I just want to pause before I get into an actual discussion of the show to shout out D’Arcy Carden, who plays the afterlife’s omniscient, omnipresent and omnipotent helping hand Janet. Carden does a fabulous job with the character, is probably the best actor in the show and should definitely have won that Emmy for the episode Janet(s), where she plays the whole cast and it’s perfect.
I think one of the strongest points of the show is how it manages to critique stuff without being disrespectful. It doesn’t touch too much on religion, at least not directly, but it clearly has a lot to say about how nonsensical the finality of an afterlife where your actions over one lifetime determine your treatment for literal eternity is. It would have been good if it could have commented a tiny bit more directly on that, if only so it could hold Jude’s attention a bit better, but they also didn’t want the show to be a whole critique of just Christianity or something, which is what most people think of when they think about religion. I think it’s okay, since the whole show is basically a commentary on the whole idea of the afterlife. But it’s also a commentary on the idea that philosophy can inherently make you a good person—that’s part of the premise of a lot of the show, which kind of made me cringe at first because “being a good person” is really not the point of any branch of philosophy, and pretending that it is is really reductionist and kind of silly, but that all gets undermined pretty early when it becomes clear that while taking the time to understand the interplay between your choices and their consequences is definitely worth doing, actually being a good person is just about doing good stuff, not about reading a lot of Kant (thank God).

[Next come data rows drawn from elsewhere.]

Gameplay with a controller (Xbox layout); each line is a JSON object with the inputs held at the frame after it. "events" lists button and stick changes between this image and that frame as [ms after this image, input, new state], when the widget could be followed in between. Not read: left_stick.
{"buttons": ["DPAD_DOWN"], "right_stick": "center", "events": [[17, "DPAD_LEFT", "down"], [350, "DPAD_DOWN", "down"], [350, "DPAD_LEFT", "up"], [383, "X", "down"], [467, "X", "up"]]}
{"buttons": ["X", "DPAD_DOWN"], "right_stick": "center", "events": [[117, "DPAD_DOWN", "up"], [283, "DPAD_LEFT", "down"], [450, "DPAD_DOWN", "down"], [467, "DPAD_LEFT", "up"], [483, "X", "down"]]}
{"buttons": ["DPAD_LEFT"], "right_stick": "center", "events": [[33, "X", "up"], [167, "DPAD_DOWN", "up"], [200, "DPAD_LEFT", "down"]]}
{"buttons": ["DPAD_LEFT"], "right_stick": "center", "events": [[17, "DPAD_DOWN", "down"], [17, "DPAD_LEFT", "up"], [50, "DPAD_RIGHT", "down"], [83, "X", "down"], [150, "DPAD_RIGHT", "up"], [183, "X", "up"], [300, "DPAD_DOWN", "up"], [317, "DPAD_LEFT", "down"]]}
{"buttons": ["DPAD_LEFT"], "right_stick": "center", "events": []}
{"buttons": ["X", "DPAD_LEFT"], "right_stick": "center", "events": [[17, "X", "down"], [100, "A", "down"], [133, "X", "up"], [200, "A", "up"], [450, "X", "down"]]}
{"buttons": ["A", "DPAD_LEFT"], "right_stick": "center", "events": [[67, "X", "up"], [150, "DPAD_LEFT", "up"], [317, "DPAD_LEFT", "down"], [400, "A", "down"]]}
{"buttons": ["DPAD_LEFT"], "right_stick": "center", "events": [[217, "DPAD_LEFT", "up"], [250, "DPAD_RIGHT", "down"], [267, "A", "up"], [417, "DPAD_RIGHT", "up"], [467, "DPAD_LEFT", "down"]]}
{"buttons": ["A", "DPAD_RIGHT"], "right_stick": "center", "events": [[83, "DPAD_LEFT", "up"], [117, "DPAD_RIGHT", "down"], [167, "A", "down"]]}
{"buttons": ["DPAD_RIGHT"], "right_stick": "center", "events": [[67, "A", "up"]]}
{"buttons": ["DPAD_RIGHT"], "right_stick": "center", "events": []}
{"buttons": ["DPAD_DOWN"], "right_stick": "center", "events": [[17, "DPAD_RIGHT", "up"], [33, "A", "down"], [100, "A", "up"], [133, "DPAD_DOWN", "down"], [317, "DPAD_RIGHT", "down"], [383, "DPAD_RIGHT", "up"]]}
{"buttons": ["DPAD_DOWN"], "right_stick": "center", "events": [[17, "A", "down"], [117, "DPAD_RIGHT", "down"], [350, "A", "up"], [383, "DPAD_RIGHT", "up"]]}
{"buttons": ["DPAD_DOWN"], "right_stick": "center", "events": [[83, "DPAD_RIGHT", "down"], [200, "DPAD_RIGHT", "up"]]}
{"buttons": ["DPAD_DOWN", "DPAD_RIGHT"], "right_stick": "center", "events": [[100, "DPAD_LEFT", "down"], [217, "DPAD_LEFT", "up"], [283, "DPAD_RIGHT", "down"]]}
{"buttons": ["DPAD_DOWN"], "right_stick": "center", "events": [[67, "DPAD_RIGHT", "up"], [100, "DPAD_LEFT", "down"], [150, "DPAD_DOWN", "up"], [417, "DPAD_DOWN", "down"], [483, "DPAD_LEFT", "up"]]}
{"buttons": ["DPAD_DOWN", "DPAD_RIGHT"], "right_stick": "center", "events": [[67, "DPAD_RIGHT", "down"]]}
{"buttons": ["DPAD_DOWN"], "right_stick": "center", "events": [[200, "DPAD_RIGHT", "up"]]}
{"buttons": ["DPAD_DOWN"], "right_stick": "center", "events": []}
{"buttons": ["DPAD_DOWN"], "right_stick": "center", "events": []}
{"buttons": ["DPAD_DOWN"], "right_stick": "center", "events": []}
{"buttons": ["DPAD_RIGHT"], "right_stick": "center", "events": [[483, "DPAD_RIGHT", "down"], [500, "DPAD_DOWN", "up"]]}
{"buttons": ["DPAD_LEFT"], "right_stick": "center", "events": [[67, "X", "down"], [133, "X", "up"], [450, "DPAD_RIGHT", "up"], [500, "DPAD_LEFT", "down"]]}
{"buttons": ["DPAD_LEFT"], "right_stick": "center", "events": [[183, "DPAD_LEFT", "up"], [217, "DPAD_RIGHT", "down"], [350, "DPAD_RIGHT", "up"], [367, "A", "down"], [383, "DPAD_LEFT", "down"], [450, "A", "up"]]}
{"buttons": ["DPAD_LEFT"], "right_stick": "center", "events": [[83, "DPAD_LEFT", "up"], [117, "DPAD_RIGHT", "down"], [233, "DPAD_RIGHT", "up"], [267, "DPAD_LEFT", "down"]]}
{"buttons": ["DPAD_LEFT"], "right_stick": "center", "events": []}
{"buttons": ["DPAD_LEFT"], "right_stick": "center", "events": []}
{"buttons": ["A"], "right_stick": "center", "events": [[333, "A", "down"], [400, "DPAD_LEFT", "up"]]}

The other really strong element in the show, I think, is the way it handles relationships. It introduces this soulmate concept at the very beginning, which is then revealed to be bullshit, except that it kind of comes back later on in the form that you choose a soulmate, and it’s work, and honestly, I think that’s a really meaningful thing. It’s a really seductive idea, that the universe has picked out someone for each of us to be with in a fated way, and it’s really romantic to imagine finding that person, but relationships aren’t easy like that. You have to work just to maintain them, and if you want someone to be your soulmate, you have to put the effort in to make that happen. Even though Eleanor and Chidi are a boring heterosexual couple (in a show where the writers wer kind of tone-deaf when they flirted with Eleanor flirting Tahani in a way where it sometimes wasn’t clear if it was actually signalling queerness or just queerbaiting), watching them get together over and over again every time they lose their memories is really nice, because you get the sense that yes, they should be together, not because the universe fated it for them, but because they’re actively overcoming all these obstacles to be together. They really do deserve the happily ever after that they get.
In the end, the show earns a legitimately happy ending, in a way that’s really satisfying and leaves you feeling good about yourself and the show. And that more than anything is, I think, the highest praise I can give the show. It made me feel like, yes, everything really is fine.